Dark Horse
(w/a) James Stokoe
I wouldn’t call myself an Alien fanatic, but I’ve seen every movie in the series. Regard the series’ best, I’ve seen Alien and Aliens in every format they have been released, but I have yet to delve deep in the comics lore. That was until I saw James Stokoe was working on his own 4 issue mini series Aliens: Dead Orbit. Stokoe had recently wrote and illustrated IDW’s Godzilla: Half Century War which I had fallen in love with his style of art and storytelling while reading.
This Dark Horse hardcover comes 2 years after the story originally came out on floppies. This review will focus on the format and presentation more than the story, but let’s have a quick backstory of what happens in space… where no one can hear you scream.
As with most Alien stories, Dead Orbit starts with a crew that gets themselves into trouble via a distress signal. In this case it’s ship and crew of Sphacteria – a Weyland-Yutani fuel waystation that finds themselves approached from an unknown ship. The story unfolds with its ending – or at least part of it – in the beginning, drawing the reader in with the need to find out what has occurred. Readers are introduced to the lone survivor, Wascylewski (an engineering officer) going to smoke his last cigarette, but to his dismay, he had already burned through them. Throughout the rest of the comic, we see how the series of events that lead to this moment. The crew dies off one-by-one by aliens, with only a limited amount of weapons and gadgets to fight off the frightening monstrosities. All in good old fashioned Alien survival storytelling.
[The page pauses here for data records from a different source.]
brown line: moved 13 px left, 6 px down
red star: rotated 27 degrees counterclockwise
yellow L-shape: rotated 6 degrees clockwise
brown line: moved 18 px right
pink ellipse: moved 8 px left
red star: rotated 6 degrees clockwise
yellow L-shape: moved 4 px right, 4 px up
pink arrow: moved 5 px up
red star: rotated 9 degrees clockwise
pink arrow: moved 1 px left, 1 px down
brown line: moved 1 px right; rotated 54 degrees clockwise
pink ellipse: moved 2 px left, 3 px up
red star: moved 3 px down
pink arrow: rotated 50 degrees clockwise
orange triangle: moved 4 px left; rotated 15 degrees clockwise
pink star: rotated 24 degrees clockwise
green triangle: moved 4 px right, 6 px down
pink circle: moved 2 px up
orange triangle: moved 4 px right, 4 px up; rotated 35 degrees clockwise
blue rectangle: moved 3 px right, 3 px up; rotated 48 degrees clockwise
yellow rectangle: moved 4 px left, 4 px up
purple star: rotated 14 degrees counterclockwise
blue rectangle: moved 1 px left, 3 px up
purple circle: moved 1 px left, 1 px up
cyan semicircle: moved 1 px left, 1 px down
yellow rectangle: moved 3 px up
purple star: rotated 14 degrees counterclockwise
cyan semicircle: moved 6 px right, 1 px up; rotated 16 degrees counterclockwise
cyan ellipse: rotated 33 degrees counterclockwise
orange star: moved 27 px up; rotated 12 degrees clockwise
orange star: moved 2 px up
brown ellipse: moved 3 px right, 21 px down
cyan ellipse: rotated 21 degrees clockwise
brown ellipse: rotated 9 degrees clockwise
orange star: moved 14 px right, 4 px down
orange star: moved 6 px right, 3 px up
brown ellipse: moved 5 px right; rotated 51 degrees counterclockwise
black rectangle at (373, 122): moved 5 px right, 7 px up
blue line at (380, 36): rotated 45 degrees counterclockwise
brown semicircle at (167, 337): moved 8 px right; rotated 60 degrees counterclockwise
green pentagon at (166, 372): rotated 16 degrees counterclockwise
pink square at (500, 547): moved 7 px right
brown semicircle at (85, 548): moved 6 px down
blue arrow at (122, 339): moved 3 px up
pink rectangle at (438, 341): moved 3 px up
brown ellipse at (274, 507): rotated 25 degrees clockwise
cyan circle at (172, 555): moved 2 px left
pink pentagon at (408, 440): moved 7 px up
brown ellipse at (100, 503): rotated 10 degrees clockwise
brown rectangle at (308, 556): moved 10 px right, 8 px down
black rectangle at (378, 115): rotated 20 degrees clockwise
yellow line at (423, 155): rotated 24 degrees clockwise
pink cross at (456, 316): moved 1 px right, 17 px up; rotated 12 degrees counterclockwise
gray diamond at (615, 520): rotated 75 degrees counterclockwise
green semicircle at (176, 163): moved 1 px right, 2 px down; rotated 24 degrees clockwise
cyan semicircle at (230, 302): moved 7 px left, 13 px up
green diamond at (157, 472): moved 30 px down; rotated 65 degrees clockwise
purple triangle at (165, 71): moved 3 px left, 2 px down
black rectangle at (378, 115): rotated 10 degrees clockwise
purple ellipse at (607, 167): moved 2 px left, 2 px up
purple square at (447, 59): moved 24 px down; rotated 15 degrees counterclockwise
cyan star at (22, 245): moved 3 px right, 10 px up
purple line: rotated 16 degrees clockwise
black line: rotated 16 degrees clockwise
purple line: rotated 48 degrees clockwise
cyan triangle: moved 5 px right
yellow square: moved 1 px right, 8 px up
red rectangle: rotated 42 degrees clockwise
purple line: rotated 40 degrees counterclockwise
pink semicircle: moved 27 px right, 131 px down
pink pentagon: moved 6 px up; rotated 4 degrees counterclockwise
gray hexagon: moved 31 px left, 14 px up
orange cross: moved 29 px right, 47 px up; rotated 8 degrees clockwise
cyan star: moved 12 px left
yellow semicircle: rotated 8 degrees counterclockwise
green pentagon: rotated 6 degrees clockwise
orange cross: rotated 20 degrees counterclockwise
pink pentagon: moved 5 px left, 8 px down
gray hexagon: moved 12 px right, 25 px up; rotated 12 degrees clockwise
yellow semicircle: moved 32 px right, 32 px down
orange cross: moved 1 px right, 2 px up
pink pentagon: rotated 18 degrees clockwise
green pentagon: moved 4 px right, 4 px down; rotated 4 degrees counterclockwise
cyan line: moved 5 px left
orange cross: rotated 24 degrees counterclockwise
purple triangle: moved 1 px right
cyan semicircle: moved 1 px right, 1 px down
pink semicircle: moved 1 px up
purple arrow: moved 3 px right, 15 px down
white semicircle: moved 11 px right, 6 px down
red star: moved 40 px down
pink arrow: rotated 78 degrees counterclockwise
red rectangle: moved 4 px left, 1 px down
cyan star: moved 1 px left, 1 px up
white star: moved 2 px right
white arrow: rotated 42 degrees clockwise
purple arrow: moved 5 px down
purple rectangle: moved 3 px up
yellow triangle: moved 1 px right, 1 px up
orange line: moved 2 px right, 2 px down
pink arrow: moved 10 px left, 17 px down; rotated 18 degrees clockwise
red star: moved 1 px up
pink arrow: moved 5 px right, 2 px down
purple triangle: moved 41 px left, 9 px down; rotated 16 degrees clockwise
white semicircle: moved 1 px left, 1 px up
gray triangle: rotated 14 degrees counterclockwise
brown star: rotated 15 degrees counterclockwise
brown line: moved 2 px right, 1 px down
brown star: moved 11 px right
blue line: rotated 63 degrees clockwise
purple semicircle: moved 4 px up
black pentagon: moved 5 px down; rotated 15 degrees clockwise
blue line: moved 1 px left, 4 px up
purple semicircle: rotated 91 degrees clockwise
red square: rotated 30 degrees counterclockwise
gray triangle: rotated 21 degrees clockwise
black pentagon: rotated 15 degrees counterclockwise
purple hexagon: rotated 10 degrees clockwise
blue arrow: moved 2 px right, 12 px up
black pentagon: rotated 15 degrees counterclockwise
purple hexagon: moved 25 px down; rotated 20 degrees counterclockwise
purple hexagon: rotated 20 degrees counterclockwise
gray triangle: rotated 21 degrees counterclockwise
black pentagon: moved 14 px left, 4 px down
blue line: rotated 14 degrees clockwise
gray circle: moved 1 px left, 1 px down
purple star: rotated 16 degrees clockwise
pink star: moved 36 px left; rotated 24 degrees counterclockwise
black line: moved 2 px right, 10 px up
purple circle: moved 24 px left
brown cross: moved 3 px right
The story itself doesn’t bring anything new to the Alien franchise, but it brings it back to its survival horror roots. With claustrophobic corridors due to being inside of a space vessel, to the classic chest bursting scene, Dead Orbit feels like a love letter to Ridley Scott’s original movie. The great part of this comic is that anybody interested in the Alien comics can read it with hardly any knowledge of the movies are comics. It reads as a great standalone and jumping on point.
Dark Horse has a habit of taking their best selling, or most deserving comics and converting them into beautiful oversized hardcovers (sometimes called Library Editions). Having done this to The Witcher, Alien: The Original Comic Series, Predator, Hellboy, and The Goon just to name a few of the more well known. Alien: Dead Orbit received this same treatment, which I believe it absolutely deserved. James Stokoe’s art benefits from the oversized format greatly. Stokoe’s art looks to be influenced by a great many manga artists. He injects a ton little details into both the background and foreground. In normal comics this can feel cluttered, but in Dead Orbit it makes sense with the story, atmosphere, and claustrophobic feeling it’s going for.
Because of Stoke’s highly detailed art, the oversized edition makes it so each detail stands out while not being to hard on the eyes. As much as I loved Dead Orbit in its initial release, this hardcover is the way it was meant to be read. With all the little details popping out at the reader while making Stokoe’s art easier to interpret, Dark Horse did well with the transition to an oversized hardcover making this a must buy for fans of the comic and new fans interested in reading it. Like most of these editions it comes with extra’s and one change that takes the story up a notch.
On the extra end we have rough pencils provided by Stokoe of his original pitch for an alien comic and some pencils for this series. There isn’t much in the way of extras but what we do receive is a nice bonus if you are a fan of looking behind the scenes. The greatest change to the book that puts another mark in why this may be the best edition is the removal of issue covers and ending in each issue. Instead the decision was made to make it read like one Original Graphic novel with no issue breaks giving it a flow that is impossible to get in floppies. This is a format that should be carried over to collections more often as it gives the flow of reading a book with no interuptions. Aside from the bigger format making the art look and feel a thousand times better this change of flow makes this hardcover edition Aliens: Dead Orbit that much better of a read.